Gus didn't heed his father's advice and 35 years ago on a misty, foggy morning much like this morning, the young man who grew up on a farm in Oak Bluffs, whose childhood dream was to own a wildlife farm and teach children about nature, began work as the director of the sanctuary.

"So I say, what if I had stayed with my dream of a wildlife farm. What if. But we live our whole lives with what ifs," he says.

He recalls the early board members at Felix Neck, people who were his mentors, including the late Anne Hale, Elizabeth Goodale and Arnold Brown. Then other names begin to tumble out - Mary Thomas, his first grade teacher, Mait Edey, Mary Ann Hoxsie, Horace Brooker, Emma Carmichael. Names beget more names, and this time it is old farmers: Everett Whiting, Ozzie Fisher, Arnold Fisher, Elisha Smith. Elisha taught Gus how to milk a cow and gave him his first calf.

"Mentors, all my mentors. You try to explain that history, but you can't," he says.

The only time he left the Vineyard was to go to college, where he earned a degree in poultry science at the state university at Stockbridge, and later to go into the service. He was graduated from college in 1964, went into the army in the same year, missed a tour of duty in Viet Nam only by the luck of the draw, and had friends who were not so lucky.

 

"When I was in college I couldn't wait to get back to the Vineyard and back to the farm. I didn't need to go to school, I did it to satisfy my dad," he says.

He returned to the Vineyard in 1966. His first job was an egg business, which he operated from Gus and Gus Farm. He had 500 laying hens.

= Saved data entries =
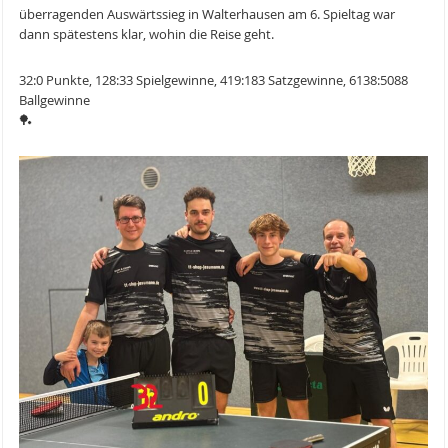
überragenden Auswärtssieg in Walterhausen am 6. Spieltag war
dann spätestens klar, wohin die Reise geht.
32:0 Punkte, 128:33 Spielgewinne, 419:183 Satzgewinne, 6138:5088
Ballgewinne
🏓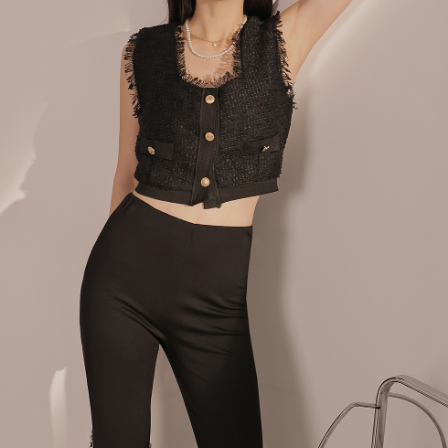
menyelesaikan pembayaran anda melalui salah satu saluran berikut: kod
kepada AFTEE dalam tempoh sama ada anda menerima pesanan.
bar kedai serbaneka, kedai runcit Taiwan Mobile, pemindahan bank,
付款後7-11取貨
JKOPay, atau iPASS MONEY.
Kedua, Sekatan Pembayaran
NT$60/pesanan | Penghantaran percuma untuk pesanan
1. Jumlah yang diperakui untuk pengguna kali pertama boleh sehingga
[Nota Penting]
NT$1,600 atau lebih
NT$10,000. Amaun diperakui sebenar yang diluluskan akan berdasarkan
keputusan pensijilan dan semakan oleh AFTEE.
Perkhidmatan ini disediakan oleh Taiwan Mobile Co., Ltd. (“Syarikat”),
宅配
2. Amaun perbelanjaan minimum mestilah lebih besar daripada NT$20.
yang membolehkan pelanggan membeli barangan atau perkhidmatan
3. Pada masa ini hanya tersedia untuk ahli Taiwan.
NT$100/pesanan | Penghantaran percuma untuk pesanan
melalui perkhidmatan ini pada masa transaksi. Hasil daripada pembelian
atau pembayaran ansuran akan dipindahkan oleh peniaga kepada
NT$2,500 atau lebih
Ketiga, Syarat Perkhidmatan
Syarikat, dan pelanggan hendaklah membuat pembayaran mengikut
Perkhidmatan AFTEE Beli Sekarang Bayar Kemudian disediakan oleh NP
perjanjian menggunakan sistem bil Syarikat.
國家/地區配送
Kadar Penghantaran
Taiwan, Inc. dan AFTEE akan membuat bil kepada pengguna. AFTEE
akan menggunakan data peribadi yang dikumpul (termasuk nama
Untuk memenuhi hubungan kontrak yang terjalin melalui persetujuan
pembeli, no. telefon, nama penerima, no. telefon, alamat penerima) untuk
penggunaan OP Pay Later, peniaga akan memberikan maklumat peribadi
penggunaan perkhidmatan. Sila rujuk kepada "Penyata Pengumpulan
anda (termasuk nama, nombor telefon, atau alamat) kepada Syarikat bagi
Data Peribadi, Pemprosesan, Penggunaan"
tujuan pengumpulan, pemprosesan dan penggunaan data yang
(https://aftee.tw/privacypolicy/
) untuk maklumat lanjut.
diperlukan untuk pengebilan ansuran, termasuk pengesahan,
pengesahan semula dan pembetulan.
Jumlah yang diperakui untuk pengguna kali pertama yang lulus
kelulusan boleh sehingga NT$10,000. Jika pengguna tidak membuat
Untuk terma perkhidmatan penuh, sila rujuk pautan berikut:
pembayaran dalam tempoh tersebut, yuran pembayaran lewat sebanyak
https://oppay.tw/userRule
" target="_blank" class="link revert-
20% setahun akan dikenakan. Pengguna bawah umur dikehendaki
style">https://oppay.tw/userRule
mendapatkan kebenaran daripada ibu bapa atau penjaga yang sah
untuk menggunakan AFTEE.
【Panduan Penggunaan Pembayaran Ansuran Gogo】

= Goal of the exercise =
According to the excerpt about Gus, how many laying hens did he have in the egg business that was his first job after returning to the Vineyard?

= Response area =
He had 500 laying hens.